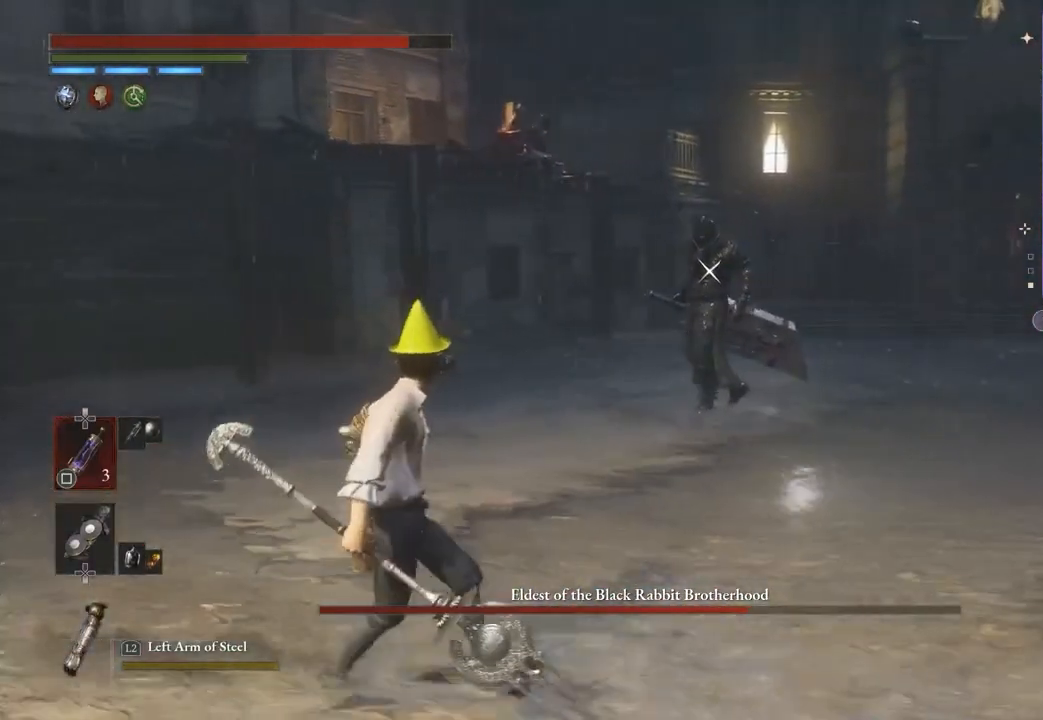
{"buttons": [], "left_stick": "left", "right_stick": "center", "events": []}
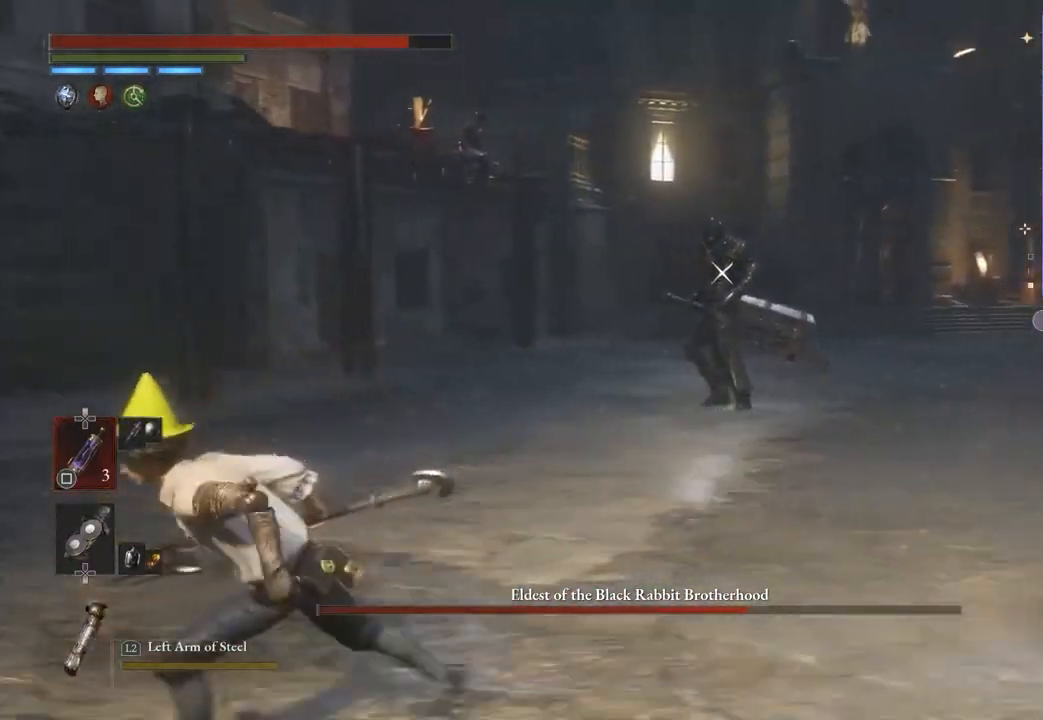
{"buttons": [], "left_stick": "center", "right_stick": "center", "events": [[33, "left_stick", "down-left"], [500, "left_stick", "center"]]}
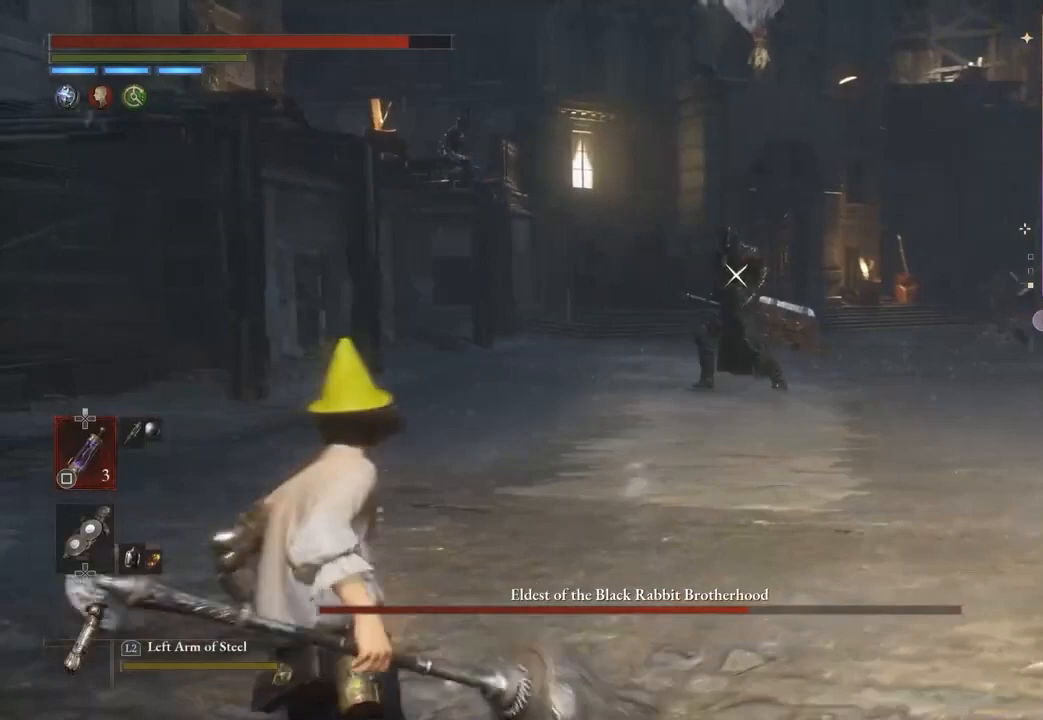
{"buttons": [], "left_stick": "center", "right_stick": "center", "events": []}
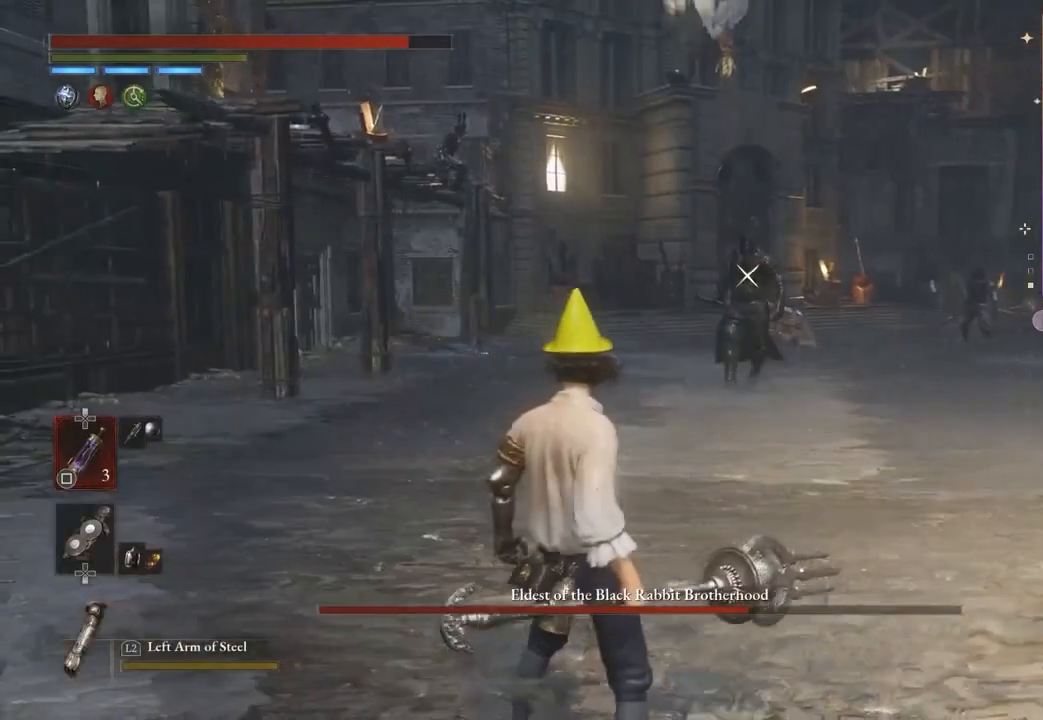
{"buttons": [], "left_stick": "center", "right_stick": "center", "events": []}
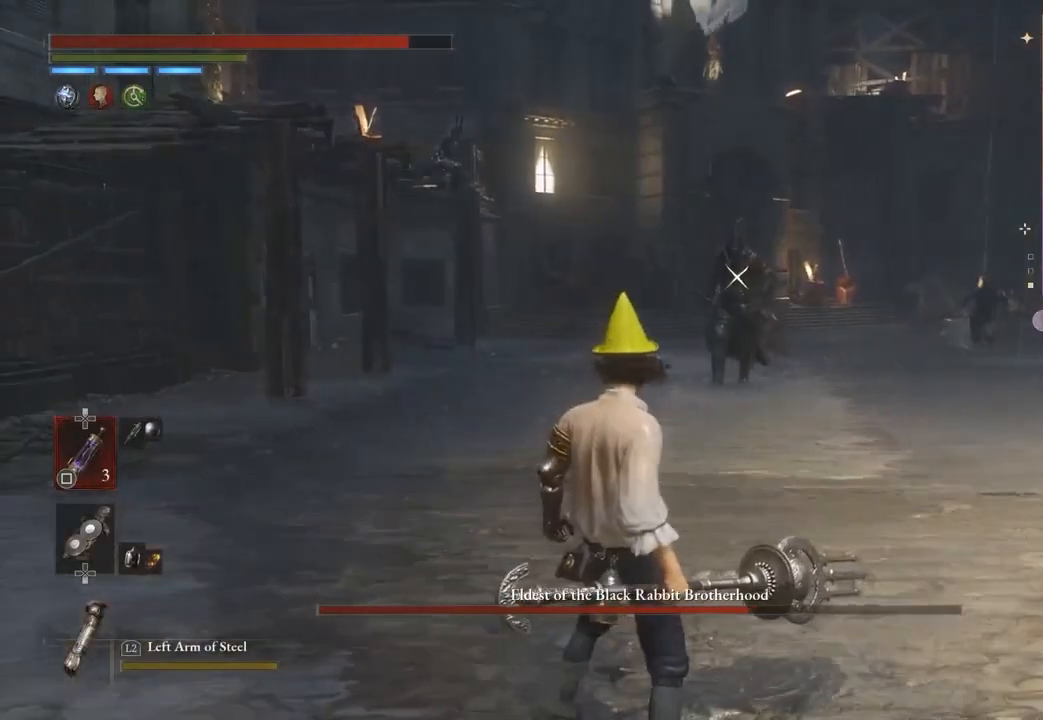
{"buttons": [], "left_stick": "down", "right_stick": "center", "events": [[33, "left_stick", "down"]]}
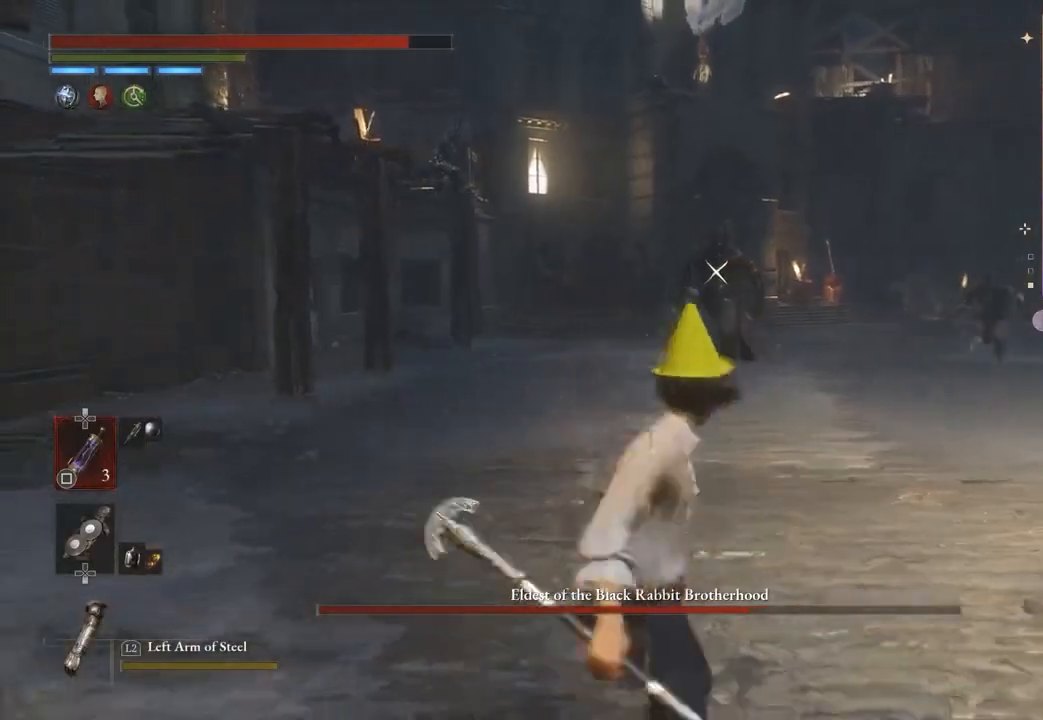
{"buttons": [], "left_stick": "down", "right_stick": "center", "events": []}
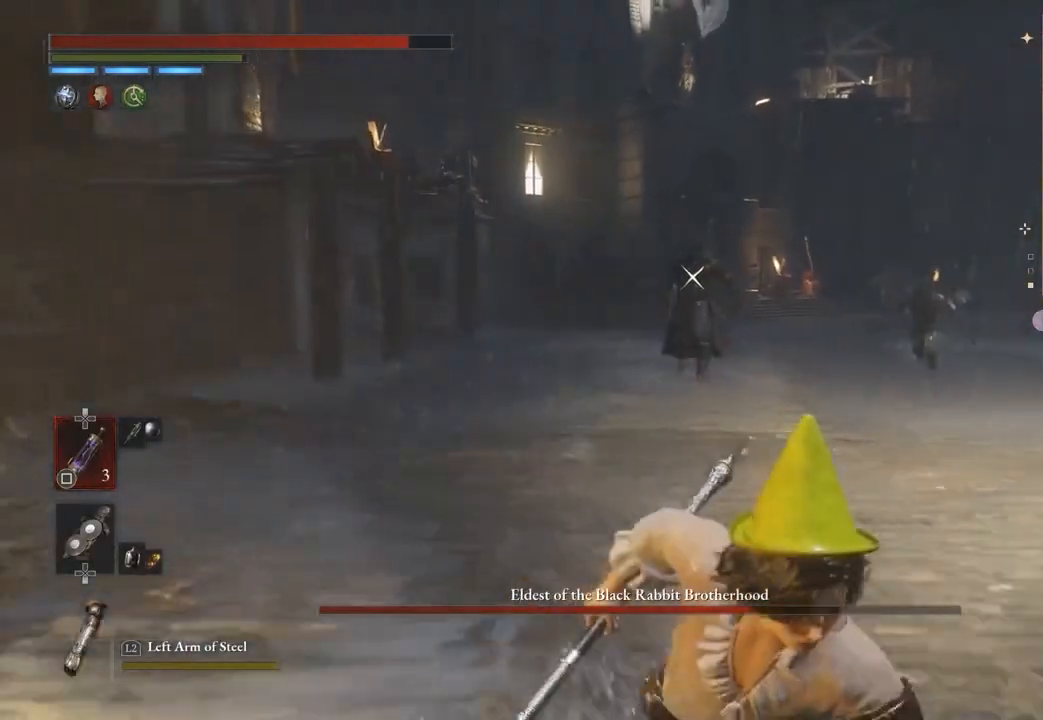
{"buttons": [], "left_stick": "up-right", "right_stick": "center", "events": [[167, "left_stick", "center"], [300, "left_stick", "right"], [500, "left_stick", "up-right"]]}
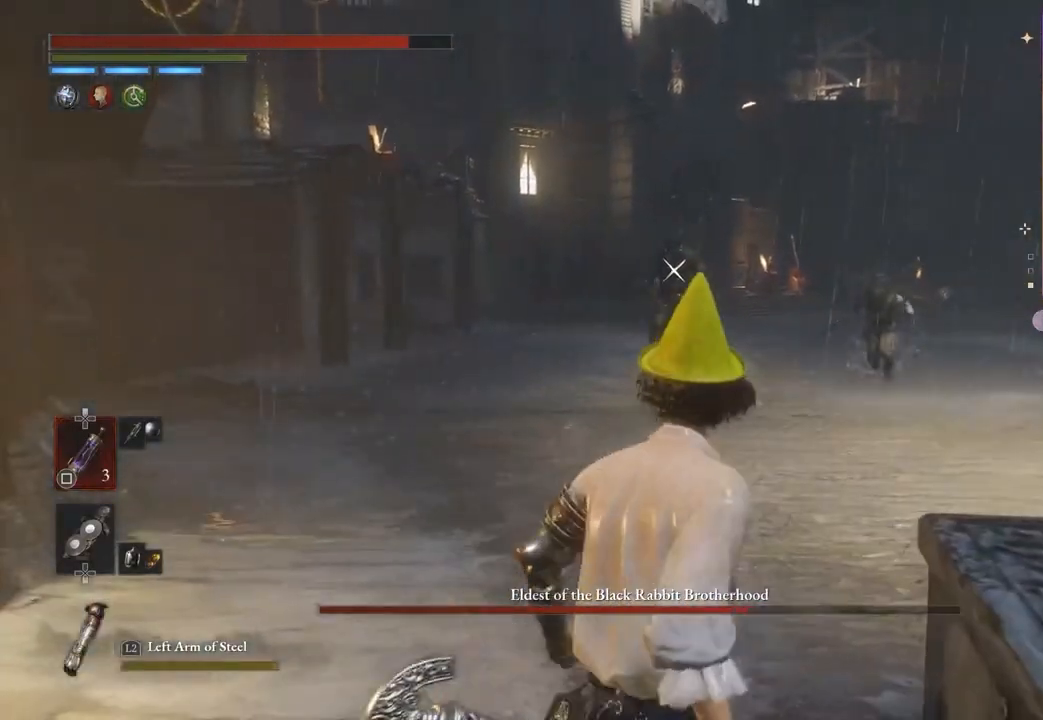
{"buttons": [], "left_stick": "right", "right_stick": "center", "events": [[267, "left_stick", "right"]]}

============

(What the task requires): Text only, pictures out: give every record again as written.

(Response area):
{"buttons": [], "left_stick": "left", "right_stick": "center", "events": []}
{"buttons": [], "left_stick": "center", "right_stick": "center", "events": [[33, "left_stick", "down-left"], [500, "left_stick", "center"]]}
{"buttons": [], "left_stick": "center", "right_stick": "center", "events": []}
{"buttons": [], "left_stick": "center", "right_stick": "center", "events": []}
{"buttons": [], "left_stick": "down", "right_stick": "center", "events": [[33, "left_stick", "down"]]}
{"buttons": [], "left_stick": "down", "right_stick": "center", "events": []}
{"buttons": [], "left_stick": "up-right", "right_stick": "center", "events": [[167, "left_stick", "center"], [300, "left_stick", "right"], [500, "left_stick", "up-right"]]}
{"buttons": [], "left_stick": "right", "right_stick": "center", "events": [[267, "left_stick", "right"]]}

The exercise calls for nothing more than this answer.